Opening Saturday April 6, 2-4pm.
Introductions at 2:30 by Clare McCain, Trudy Gallagher and Tracy Austin. Everyone is invited to drop by, admission is free and there is an elevator.
This exhibition brings together the art work of alumni and faculty from the fashion department of the New Brunswick College of Craft & Design and an exquisite private collection of costume jewellery by the mid-century Montreal designer, Gustave Sherman.



The Designers

Laura Macfarlane
Nightfall, 2023
Taffeta, cotton fabric for the vest, taffeta ribbon, chain, and buttons

Echo (Jing) Chen
Lonely Planet, 2023 Echo (Jing) Chen
Horsehair canvas, bemberg lining

Nicole Daigle
The Meadows Road, 2023
Silk brocade, cotton, velvet, kasha lining

Sherry Kinnear
Asymptomatic, 2023
Synthetic fabrics, leather, metal, paint, beads, sequins, thread, wire, human hair











Gustave Sherman
Gustave Sherman, Jewels of Elegance
“Costume” or “Fashion” Jewellery was popularised in the 18th century with the development of a hard lead glass called paste and marcasite, small cut pieces of faceted steel or pyrite set in silver, which became affordable alternatives to precious stones. By the mid 20th century, French designer Coco Chanel declared “that really elegant women were those who could mix together different jewellery, real and fake, suitable for each occasion … with the aim to complete an outfit.” This lent greater legitimacy to non-precious jewellery, with designers conceiving new styles, using new materials and discovering new possibilities with colour.
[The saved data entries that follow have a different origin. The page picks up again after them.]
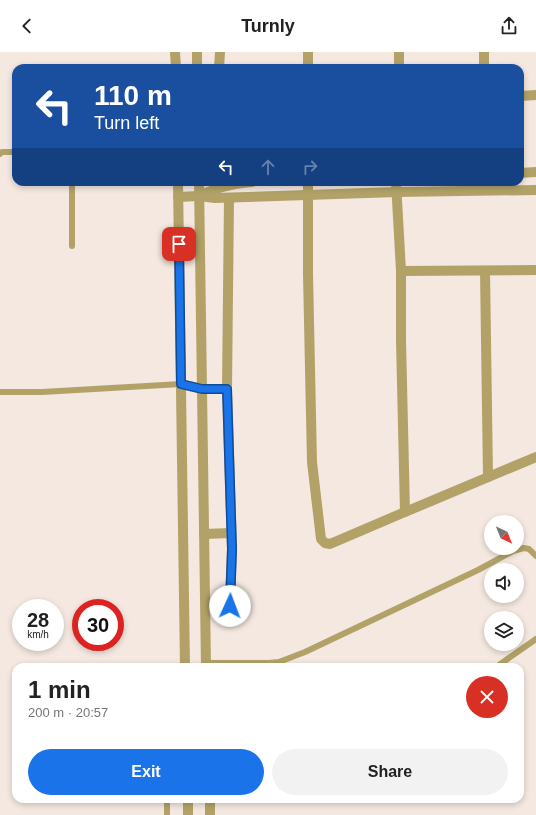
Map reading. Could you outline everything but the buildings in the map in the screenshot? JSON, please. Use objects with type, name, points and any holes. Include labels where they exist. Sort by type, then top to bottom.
[{"type":"street","points":[[175,52],[176,64]]},
{"type":"street","points":[[197,52],[197,64]]},
{"type":"street","points":[[220,52],[220,64]]},
{"type":"street","points":[[308,52],[308,64]]},
{"type":"street","points":[[399,52],[399,64]]},
{"type":"street","points":[[484,52],[484,64]]},
{"type":"street","points":[[524,96],[536,95]]},
{"type":"street","points":[[524,173],[536,172]]},
{"type":"street","points":[[178,186],[185,663]]},
{"type":"street","points":[[198,186],[206,663]]},
{"type":"street","points":[[199,196],[223,186]]},
{"type":"street","points":[[308,186],[308,274],[312,462],[321,539],[325,543],[330,544],[536,457]]},
{"type":"street","points":[[178,197],[199,196],[229,198],[308,195],[396,187],[536,190]]},
{"type":"street","points":[[396,187],[401,271],[400,340],[405,512]]},
{"type":"street","points":[[229,198],[227,389],[231,533],[229,621]]},
{"type":"street","points":[[401,271],[536,270]]},
{"type":"street","points":[[485,271],[488,477]]},
{"type":"street","points":[[181,384],[202,389],[227,389]]},
{"type":"street","points":[[204,534],[231,533]]},
{"type":"street","points":[[188,803],[188,815]]},
{"type":"street","points":[[210,803],[210,815]]},
{"type":"lane","points":[[0,154],[2,152],[12,152]]},
{"type":"lane","points":[[72,186],[72,246]]},
{"type":"lane","points":[[0,392],[42,392],[181,384]]},
{"type":"lane","points":[[269,663],[279,662],[319,645],[513,552],[524,548],[529,549],[536,556]]},
{"type":"lane","points":[[502,663],[536,638]]},
{"type":"lane","points":[[167,803],[167,815]]},
{"type":"route","points":[[179,244],[181,384],[202,389],[227,389],[232,549],[230,606]]}]
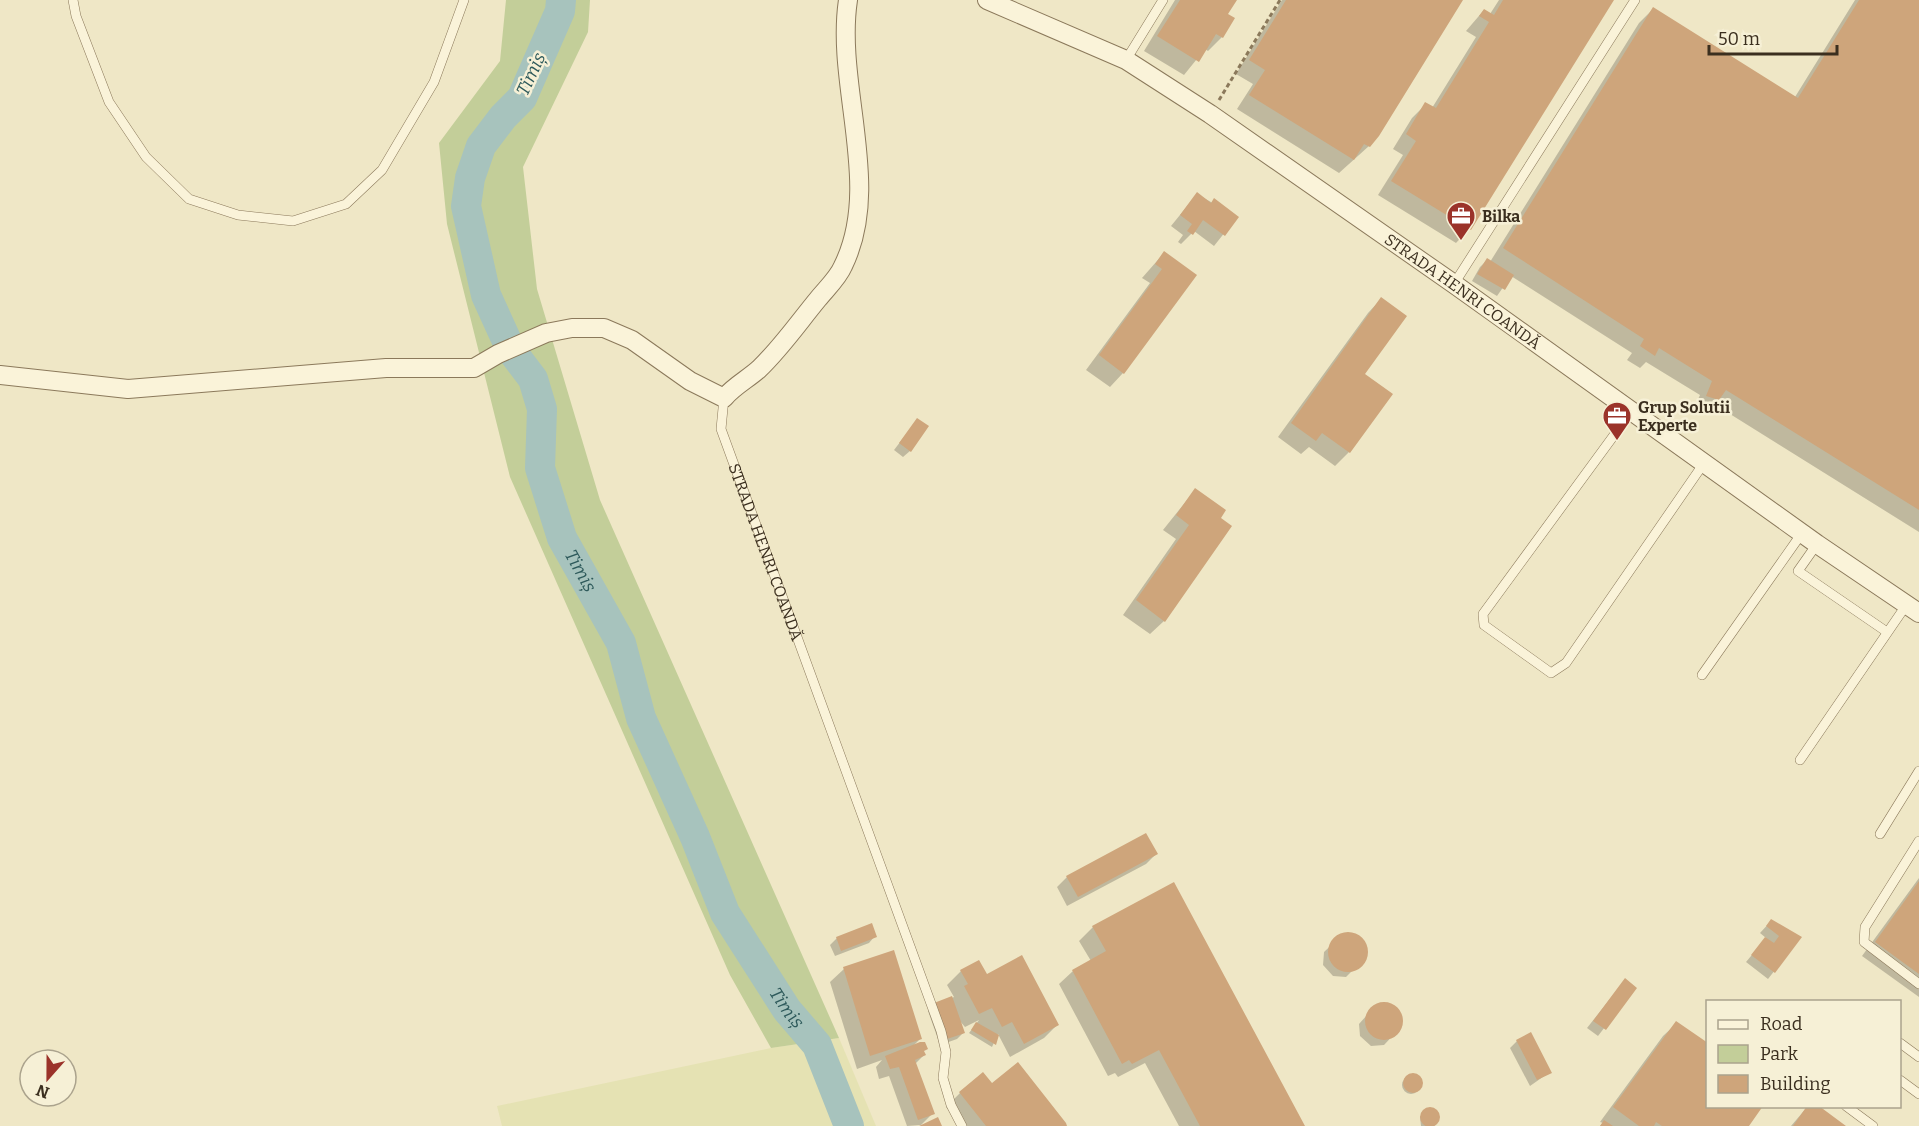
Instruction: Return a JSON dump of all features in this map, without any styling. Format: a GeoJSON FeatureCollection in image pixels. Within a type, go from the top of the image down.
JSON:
{"type":"FeatureCollection","features":[{"type":"Feature","properties":{"kind":"street"},"geometry":{"type":"LineString","coordinates":[[0,375],[128,389],[386,368],[474,368],[498,354],[546,333],[572,328],[604,328],[632,340],[690,381],[724,398],[732,388],[758,370],[779,347],[843,267],[860,201],[843,29],[848,0]]}},
{"type":"Feature","properties":{"kind":"street","name":"STRADA HENRI COANDĂ"},"geometry":{"type":"LineString","coordinates":[[987,0],[1126,60],[1210,114],[1454,284],[1809,538],[1913,609]]}},
{"type":"Feature","properties":{"kind":"lane"},"geometry":{"type":"LineString","coordinates":[[73,0],[76,16],[109,102],[146,157],[189,199],[238,215],[293,220],[346,204],[382,170],[434,82],[464,0]]}},
{"type":"Feature","properties":{"kind":"lane"},"geometry":{"type":"LineString","coordinates":[[1126,60],[1163,0]]}},
{"type":"Feature","properties":{"kind":"lane"},"geometry":{"type":"LineString","coordinates":[[1454,284],[1635,0]]}},
{"type":"Feature","properties":{"kind":"lane","name":"STRADA HENRI COANDĂ"},"geometry":{"type":"LineString","coordinates":[[724,398],[721,429],[941,1031],[946,1052],[943,1078],[951,1105],[962,1126]]}},
{"type":"Feature","properties":{"kind":"lane"},"geometry":{"type":"LineString","coordinates":[[1631,412],[1483,614],[1484,625],[1551,673],[1566,663],[1704,463]]}},
{"type":"Feature","properties":{"kind":"lane"},"geometry":{"type":"LineString","coordinates":[[1809,538],[1798,571],[1887,632]]}},
{"type":"Feature","properties":{"kind":"lane"},"geometry":{"type":"LineString","coordinates":[[1702,675],[1809,538]]}},
{"type":"Feature","properties":{"kind":"lane"},"geometry":{"type":"LineString","coordinates":[[1800,760],[1887,632],[1913,609]]}},
{"type":"Feature","properties":{"kind":"lane"},"geometry":{"type":"LineString","coordinates":[[1880,834],[1919,771]]}},
{"type":"Feature","properties":{"kind":"lane"},"geometry":{"type":"LineString","coordinates":[[1919,841],[1865,927],[1864,942],[1919,984]]}},
{"type":"Feature","properties":{"kind":"lane"},"geometry":{"type":"LineString","coordinates":[[1901,1044],[1919,1057]]}},
{"type":"Feature","properties":{"kind":"lane"},"geometry":{"type":"LineString","coordinates":[[1901,1081],[1919,1094]]}},
{"type":"Feature","properties":{"kind":"lane"},"geometry":{"type":"LineString","coordinates":[[1847,1108],[1873,1126]]}},
{"type":"Feature","properties":{"kind":"path"},"geometry":{"type":"LineString","coordinates":[[1210,114],[1280,0]]}},
{"type":"Feature","properties":{"kind":"shaded area"},"geometry":{"type":"Polygon","coordinates":[[[839,1038],[876,1126],[502,1126],[497,1106],[771,1048],[839,1038]]]}},
{"type":"Feature","properties":{"kind":"green space"},"geometry":{"type":"Polygon","coordinates":[[[506,0],[590,0],[588,32],[523,167],[537,289],[600,500],[839,1038],[771,1048],[730,975],[510,477],[447,224],[439,143],[500,61],[506,0]]]}},
{"type":"Feature","properties":{"kind":"building"},"geometry":{"type":"Polygon","coordinates":[[[1180,0],[1237,0],[1228,14],[1235,18],[1223,38],[1216,34],[1199,62],[1157,36],[1180,0]]]}},
{"type":"Feature","properties":{"kind":"building"},"geometry":{"type":"Polygon","coordinates":[[[1286,0],[1463,0],[1379,136],[1370,147],[1364,144],[1354,160],[1249,95],[1265,70],[1249,60],[1286,0]]]}},
{"type":"Feature","properties":{"kind":"building"},"geometry":{"type":"Polygon","coordinates":[[[1503,0],[1614,0],[1471,230],[1391,181],[1416,141],[1406,134],[1425,102],[1436,108],[1489,22],[1479,16],[1484,9],[1494,15],[1503,0]]]}},
{"type":"Feature","properties":{"kind":"building"},"geometry":{"type":"Polygon","coordinates":[[[1859,0],[1919,0],[1919,510],[1726,390],[1719,400],[1706,396],[1712,381],[1659,348],[1655,356],[1640,346],[1644,339],[1503,248],[1653,7],[1798,98],[1859,0]]]}},
{"type":"Feature","properties":{"kind":"building"},"geometry":{"type":"Polygon","coordinates":[[[1197,192],[1211,203],[1214,198],[1239,217],[1225,236],[1203,220],[1193,235],[1187,231],[1192,224],[1180,215],[1197,192]]]}},
{"type":"Feature","properties":{"kind":"building"},"geometry":{"type":"Polygon","coordinates":[[[1164,251],[1197,275],[1124,374],[1099,355],[1162,269],[1155,264],[1164,251]]]}},
{"type":"Feature","properties":{"kind":"building"},"geometry":{"type":"Polygon","coordinates":[[[1487,258],[1514,275],[1505,290],[1477,274],[1487,258]]]}},
{"type":"Feature","properties":{"kind":"building"},"geometry":{"type":"Polygon","coordinates":[[[1381,297],[1407,316],[1365,374],[1393,394],[1350,453],[1322,433],[1316,441],[1291,423],[1381,297]]]}},
{"type":"Feature","properties":{"kind":"building"},"geometry":{"type":"Polygon","coordinates":[[[917,418],[929,426],[911,452],[899,443],[917,418]]]}},
{"type":"Feature","properties":{"kind":"building"},"geometry":{"type":"Polygon","coordinates":[[[1195,488],[1226,510],[1221,518],[1232,526],[1165,622],[1136,600],[1189,525],[1176,515],[1195,488]]]}},
{"type":"Feature","properties":{"kind":"building"},"geometry":{"type":"Polygon","coordinates":[[[1146,833],[1158,854],[1078,897],[1066,876],[1146,833]]]}},
{"type":"Feature","properties":{"kind":"building"},"geometry":{"type":"Polygon","coordinates":[[[1919,881],[1919,974],[1875,942],[1919,881]]]}},
{"type":"Feature","properties":{"kind":"building"},"geometry":{"type":"Polygon","coordinates":[[[1174,882],[1305,1126],[1200,1126],[1159,1050],[1132,1064],[1129,1060],[1122,1064],[1072,970],[1106,951],[1092,926],[1174,882]]]}},
{"type":"Feature","properties":{"kind":"building"},"geometry":{"type":"Polygon","coordinates":[[[1771,919],[1802,937],[1775,973],[1751,955],[1765,937],[1774,943],[1779,936],[1766,926],[1771,919]]]}},
{"type":"Feature","properties":{"kind":"building"},"geometry":{"type":"Polygon","coordinates":[[[872,923],[877,937],[841,951],[836,937],[872,923]]]}},
{"type":"Feature","properties":{"kind":"building"},"geometry":{"type":"Polygon","coordinates":[[[1348,932],[1362,938],[1368,952],[1362,966],[1348,972],[1334,966],[1328,952],[1334,938],[1348,932]]]}},
{"type":"Feature","properties":{"kind":"building"},"geometry":{"type":"Polygon","coordinates":[[[894,950],[922,1039],[870,1056],[843,967],[894,950]]]}},
{"type":"Feature","properties":{"kind":"building"},"geometry":{"type":"Polygon","coordinates":[[[1022,955],[1059,1025],[1024,1044],[1012,1022],[1002,1027],[992,1008],[979,1014],[964,986],[968,984],[960,970],[979,960],[987,974],[1022,955]]]}},
{"type":"Feature","properties":{"kind":"building"},"geometry":{"type":"Polygon","coordinates":[[[1625,978],[1637,988],[1606,1030],[1593,1021],[1625,978]]]}},
{"type":"Feature","properties":{"kind":"building"},"geometry":{"type":"Polygon","coordinates":[[[952,996],[965,1033],[947,1039],[934,1003],[952,996]]]}},
{"type":"Feature","properties":{"kind":"building"},"geometry":{"type":"Polygon","coordinates":[[[1384,1002],[1398,1007],[1403,1021],[1398,1035],[1384,1040],[1370,1035],[1365,1021],[1370,1007],[1384,1002]]]}},
{"type":"Feature","properties":{"kind":"building"},"geometry":{"type":"Polygon","coordinates":[[[1676,1021],[1706,1042],[1706,1108],[1762,1108],[1749,1126],[1662,1126],[1656,1122],[1654,1126],[1639,1126],[1613,1107],[1676,1021]]]}},
{"type":"Feature","properties":{"kind":"building"},"geometry":{"type":"Polygon","coordinates":[[[976,1022],[999,1035],[996,1045],[971,1030],[976,1022]]]}},
{"type":"Feature","properties":{"kind":"building"},"geometry":{"type":"Polygon","coordinates":[[[1531,1032],[1552,1073],[1537,1080],[1516,1040],[1531,1032]]]}},
{"type":"Feature","properties":{"kind":"building"},"geometry":{"type":"Polygon","coordinates":[[[925,1042],[928,1049],[924,1051],[926,1055],[915,1060],[935,1114],[918,1120],[899,1067],[890,1069],[885,1056],[925,1042]]]}},
{"type":"Feature","properties":{"kind":"building"},"geometry":{"type":"Polygon","coordinates":[[[1018,1062],[1067,1126],[986,1126],[959,1092],[983,1072],[992,1083],[1018,1062]]]}},
{"type":"Feature","properties":{"kind":"building"},"geometry":{"type":"Polygon","coordinates":[[[1413,1073],[1420,1076],[1423,1083],[1420,1090],[1413,1093],[1406,1090],[1403,1083],[1406,1076],[1413,1073]]]}},
{"type":"Feature","properties":{"kind":"building"},"geometry":{"type":"Polygon","coordinates":[[[1430,1107],[1437,1110],[1440,1117],[1437,1124],[1430,1127],[1423,1124],[1420,1117],[1423,1110],[1430,1107]]]}},
{"type":"Feature","properties":{"kind":"building"},"geometry":{"type":"Polygon","coordinates":[[[1806,1108],[1822,1108],[1846,1126],[1793,1126],[1806,1108]]]}},
{"type":"Feature","properties":{"kind":"building"},"geometry":{"type":"Polygon","coordinates":[[[938,1117],[942,1126],[919,1126],[938,1117]]]}},
{"type":"Feature","properties":{"kind":"building"},"geometry":{"type":"Polygon","coordinates":[[[1604,1120],[1613,1126],[1600,1126],[1604,1120]]]}},
{"type":"Feature","properties":{"kind":"waterway","name":"Timiș"},"geometry":{"type":"LineString","coordinates":[[561,0],[560,11],[522,98],[503,117],[481,146],[470,178],[466,206],[486,295],[511,350],[533,379],[542,409],[540,468],[562,538],[621,643],[641,718],[695,837],[725,913],[787,1010],[817,1045],[849,1126]]}},
{"type":"Feature","properties":{"kind":"place","name":"Bilka"},"geometry":{"type":"Point","coordinates":[1461,242]}},
{"type":"Feature","properties":{"kind":"place","name":"Grup Solutii Experte"},"geometry":{"type":"Point","coordinates":[1617,442]}}]}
Restrictions during WWII to certain metals changed the production of jewellery as much as it did fashion. Changing lifestyles for women, who were increasingly part of the workforce, the influence of Hollywood glamour and the weakening of European influences in general during the war years, led to the production of the first completely American look of dressy costume jewellery.
Between 1947 and 1982, Canada’s most renowned costume jeweller, Gustave Sherman, pioneered the manufacturing of high quality, Canadian made costume jewellery that rivalled the best being made at that time. Using the finest Swarovski crystals and later their beads and plating he became known for his sophisticated three dimensional designs, unexpected colour combinations, shape and style of crystal, and quality settings.
Sherman Jewellery has always been synonymous with quality. Sherman designed styles which were intricate and complex, full of contrasting lines, shapes and colour. His pieces required large numbers of crystals all of which were prong set by hand and the settings double plated. Another characteristic of Sherman design is the three-dimensionality achieved through his use of layers and domed structures. He offered a range of prices by creating different sized pieces and it isn’t uncommon to have one item from a set signed and the others left unsigned. The cuff bracelet was a unique Sherman design, there are three in Clare McCain’s collection, and they have always been the most desirable pieces.
One of the reasons he was so well known across Canada was because he sold his work through all the large department and luxury jewellery stores like Birks, Eatons and Peoples but also in jewellery stores in smaller centres across the country.
Gustave Sherman was a son of first-generation parents who fled Lithuania to escape persecution. Although he had no formal creative training, in 1947 he worked as a jewellery salesman, eventually opening Sherman Costume Jewellery in Outremont, Montreal. By the 1950s the company was thriving and Sherman was Canada’s most recognized costume jeweller.